An experiment led by Mylene Mariette, a researcher at the Doñana Biological Station (EBD-CSIC), has revealed that birds Exposed to traffic noise during their incubation period and recently emerging from the nest, they suffer negative consequences for the rest of their lives, which would point to similar processes in other species, including humans.
The study, published this Thursday in the journal Science, warns of the need to fight against noise pollution, not only from traffic, but also from noisy machinery used in parks and gardens, where birds usually take refuge in cities.
Although the adverse effects of exposure of animals to traffic noise were already well documented, the effects on physiology, reproduction and development of offspring had barely been studied until now.
To better understand the potential impact, Mariette and her colleagues exposed chicks of a bird species known as the Australian zebra finch to specific acoustic environments: recordings of traffic noise (at levels typical in an urban environment) and of bird calls. birds of his species.
The result, demonstrated through several experiments, was the impact on the health of the specimens exposed to traffic noise, both in the incubation period and the rest of their lives, compared to others raised in the same environment without acoustic stress.
Experiments
First, the scientists exposed the fertilized eggs to similar levels of noise from traffic or the singing of other zebra diamonds (65 decibels in both cases, similar to the level of a conversation) seeing that there was something in the characteristics of traffic noise which, in some cases, caused embryonic death before birth.
The chicks that survived were raised normally by the zebra finch parents.
In a second experiment, they exposed the chicks, without their parents, to noise, isolating them during the night with different types of sound: traffic noise or songs.

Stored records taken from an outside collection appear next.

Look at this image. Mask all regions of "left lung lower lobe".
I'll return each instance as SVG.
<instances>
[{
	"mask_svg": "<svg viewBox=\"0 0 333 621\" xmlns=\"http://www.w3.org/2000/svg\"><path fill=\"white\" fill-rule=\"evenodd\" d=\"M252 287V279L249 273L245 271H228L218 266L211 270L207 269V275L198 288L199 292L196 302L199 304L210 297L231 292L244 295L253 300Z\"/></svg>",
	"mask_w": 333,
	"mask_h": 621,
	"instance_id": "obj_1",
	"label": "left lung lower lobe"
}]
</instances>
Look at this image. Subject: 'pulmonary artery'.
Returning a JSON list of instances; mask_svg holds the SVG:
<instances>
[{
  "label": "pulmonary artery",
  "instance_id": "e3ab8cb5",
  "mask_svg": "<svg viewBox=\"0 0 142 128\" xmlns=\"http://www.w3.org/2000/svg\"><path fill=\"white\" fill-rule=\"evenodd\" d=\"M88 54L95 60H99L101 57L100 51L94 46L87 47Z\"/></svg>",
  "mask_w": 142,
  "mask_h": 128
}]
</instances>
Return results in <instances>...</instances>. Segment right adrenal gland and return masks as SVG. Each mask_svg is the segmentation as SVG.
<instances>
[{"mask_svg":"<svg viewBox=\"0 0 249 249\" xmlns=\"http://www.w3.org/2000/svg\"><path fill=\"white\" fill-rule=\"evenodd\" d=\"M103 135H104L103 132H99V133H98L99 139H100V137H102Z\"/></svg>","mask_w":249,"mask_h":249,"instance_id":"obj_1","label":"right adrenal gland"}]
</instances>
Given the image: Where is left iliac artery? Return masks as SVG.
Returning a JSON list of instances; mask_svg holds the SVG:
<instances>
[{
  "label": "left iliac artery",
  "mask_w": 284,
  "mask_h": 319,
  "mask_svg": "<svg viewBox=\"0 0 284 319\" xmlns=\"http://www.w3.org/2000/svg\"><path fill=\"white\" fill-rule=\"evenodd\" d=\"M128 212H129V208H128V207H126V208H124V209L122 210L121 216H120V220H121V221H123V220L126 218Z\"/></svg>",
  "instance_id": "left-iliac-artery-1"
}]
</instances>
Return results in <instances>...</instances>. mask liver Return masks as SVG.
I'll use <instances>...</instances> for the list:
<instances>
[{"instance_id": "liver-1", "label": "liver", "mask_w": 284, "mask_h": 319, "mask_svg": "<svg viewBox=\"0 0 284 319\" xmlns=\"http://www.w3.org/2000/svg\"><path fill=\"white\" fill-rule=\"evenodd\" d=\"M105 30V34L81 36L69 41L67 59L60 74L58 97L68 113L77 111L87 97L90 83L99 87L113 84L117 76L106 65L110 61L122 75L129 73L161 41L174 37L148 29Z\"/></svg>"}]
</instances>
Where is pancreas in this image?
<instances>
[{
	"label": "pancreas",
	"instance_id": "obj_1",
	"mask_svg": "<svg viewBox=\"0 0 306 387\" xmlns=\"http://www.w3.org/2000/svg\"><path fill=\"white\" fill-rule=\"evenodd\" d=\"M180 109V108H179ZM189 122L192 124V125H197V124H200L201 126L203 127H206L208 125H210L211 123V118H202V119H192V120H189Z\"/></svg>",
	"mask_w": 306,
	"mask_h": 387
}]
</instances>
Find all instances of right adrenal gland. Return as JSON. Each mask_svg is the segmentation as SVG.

“Chicks exposed to noise grew worse and showed more severe signs of cellular damage than those exposed to singing, such as a more rapid shortening of telomeres, which are the protective ends of chromosomes,” explains the EBD-CSIC researcher in a statement.
The negative impact was seen both in pre-hatching noise exposure and in the chick stage, and did not end when noise exposure ended.
Once the chicks left the nest, they were all raised together in an aviary without being exposed to any other recordings.
Long-term consequences
One month after the end of noise exposure, the researchers measured the juveniles again and found that the individuals who suffered traffic noise were no longer smaller than their siblings exposed to singing, but their physiological state had worsened.
A year later, when the chicks were already adult birds, the cellular impact of the noise was still clearly visible.
To find out if the damage persisted over time, the researchers gave the birds the opportunity to breed freely in aviaries, to see who was more successful.
“The results were impressive. “Zebra finches exposed to noise before and after hatching produced only half as many offspring as those that never experienced traffic noise,” Mariette states.
“This was observed in young adults during their first breeding season, but also later in life, in mature adults.”
Researchers still don’t know what makes traffic noise so harmful to chicks, but Mariette says “Whatever the mechanism, an impact of such magnitude on a songbird, which many researchers say cannot hear sounds until a few days after hatching, is very worrying.”
Now it’s time to ask “what impact does noise have on species whose embryos perceive the sound of traffic, including humans, in which fetuses respond to external sounds in the last trimester of gestation”, concludes the researcher.